Caso determinado município venha a atualizar o valor monetário da base de cálculo do IPTU, tal hipótese
- A)deve vir regulada por lei.
Errada, porque a mera atualização monetária da base de cálculo não exige lei em sentido formal.
- B)deve vir regulada por lei complementar.
Errada, porque lei complementar não é exigida para simples correção monetária do IPTU.
- C)enquadra-se como majoração de tributo.
Errada, porque atualização monetária não se confunde com majoração de tributo.
- D)poderá ser disciplinada mediante decreto.

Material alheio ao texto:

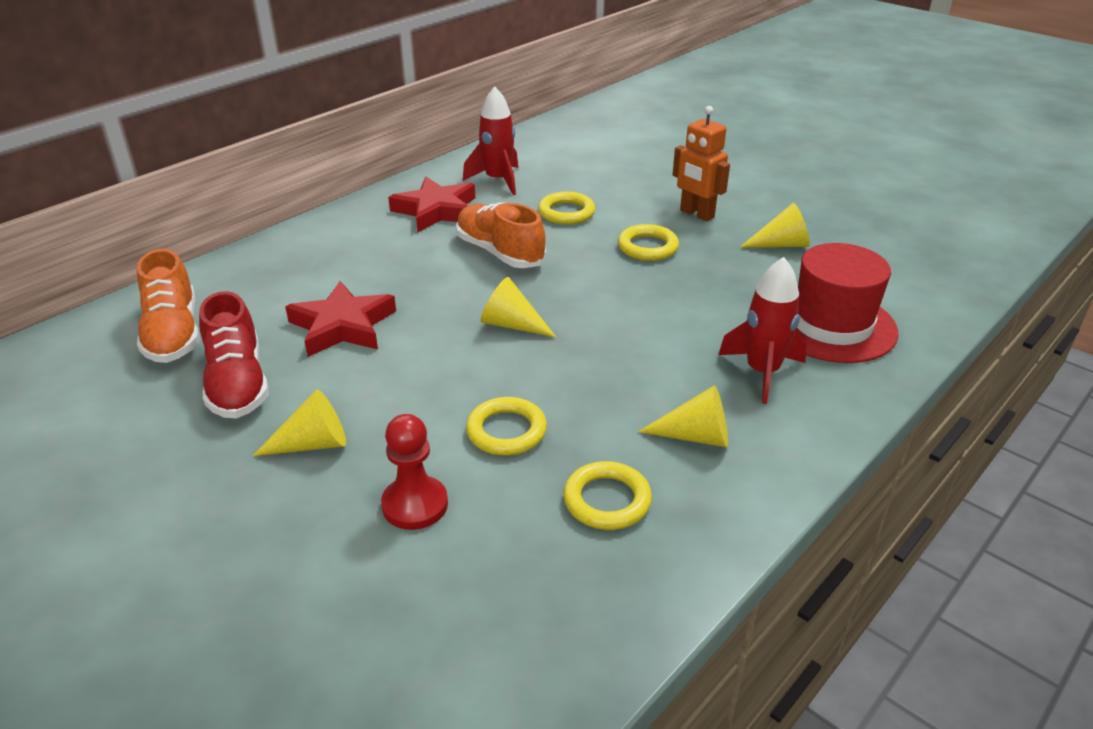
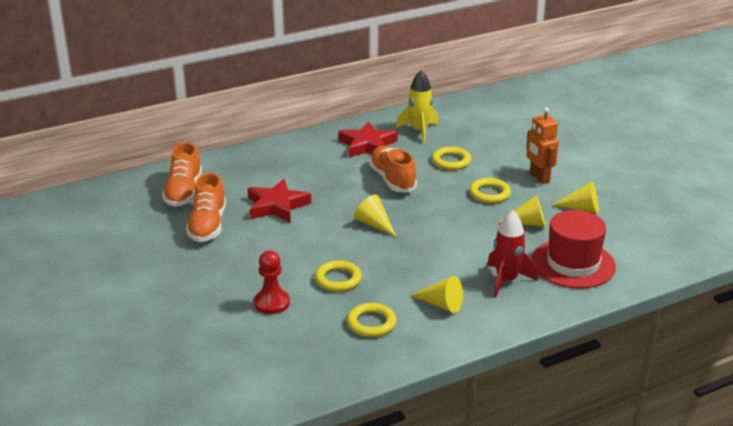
camera: 20 degrees right, 5 degrees down
(237, 384) = (207, 226): red shoe -> orange shoe
(312, 444) = (234, 264): yellow cone -> yellow cone (528, 223)
(498, 180) = (419, 131): red rocket -> yellow rocket

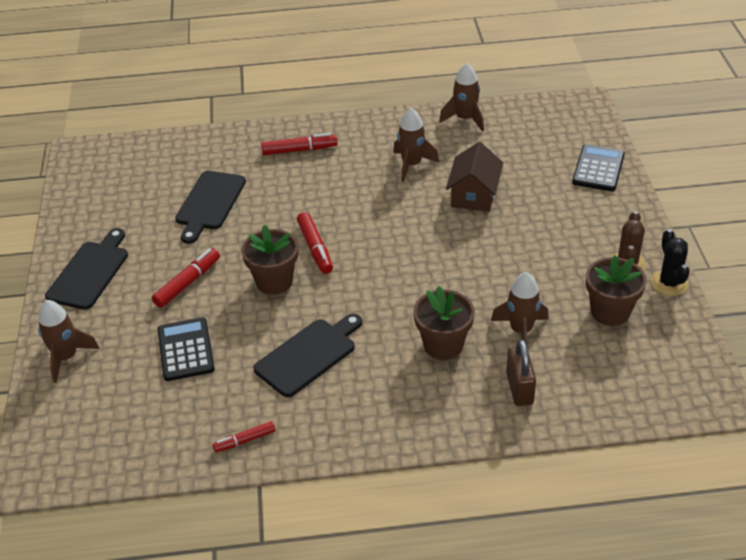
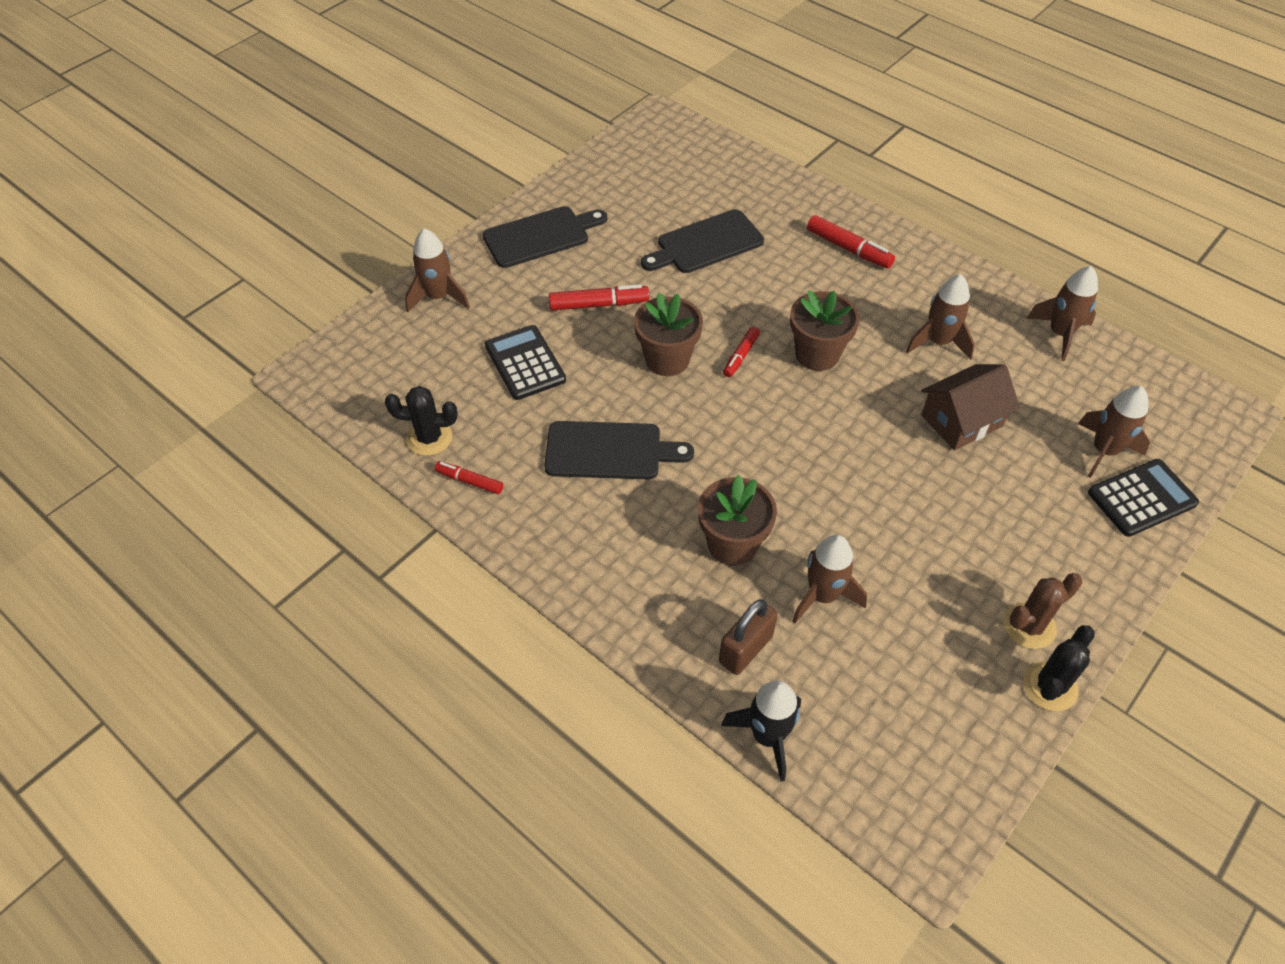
camera: 45 degrees right, 10 degrees up
(182, 439) = (429, 438): none -> black cactus
(186, 350) = (525, 363): black calculator -> black calculator turned 60 degrees counterclockwise
(315, 248) = (740, 356): red marker -> red marker, size x0.64
(555, 160) = (1104, 451): none -> brown rocket
(585, 418) = (767, 736): none -> black rocket
(610, 312) = (940, 658): brown flower pot -> brown flower pot (817, 354)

Certa, porque a atualização do valor monetário da base de cálculo pode ser feita por decreto, quando for apenas correção inflacionária.
Gabarito: D
Aqui entra uma pegadinha clássica do Direito Tributário: nem toda mudança no valor do tributo é aumento de tributo. O CTN, no art. 97, §2º, deixa claro que a atualização do valor monetário da base de cálculo, quando serve só para recompor a inflação, não equivale a majoração tributária. Em outras palavras: corrigir a moeda não é criar riqueza nova para o Município, é só evitar que a inflação corroa a base de cálculo. Por isso, essa atualização pode ser feita por decreto, sem necessidade de lei nova. A lógica é simples: se a medida apenas preserva o valor real do IPTU, ela se encaixa em ato administrativo de atualização monetária. O STF também admite essa distinção, mas alerta que não pode haver aumento disfarçado de correção, como reajuste acima do índice oficial. Então, no caso da questão, a alternativa correta é a letra D. O Município pode disciplinar a atualização monetária da base de cálculo por decreto, desde que seja mera correção e não elevação real do tributo. Se passar do ponto, aí deixa de ser atualização e vira aumento, exigindo lei.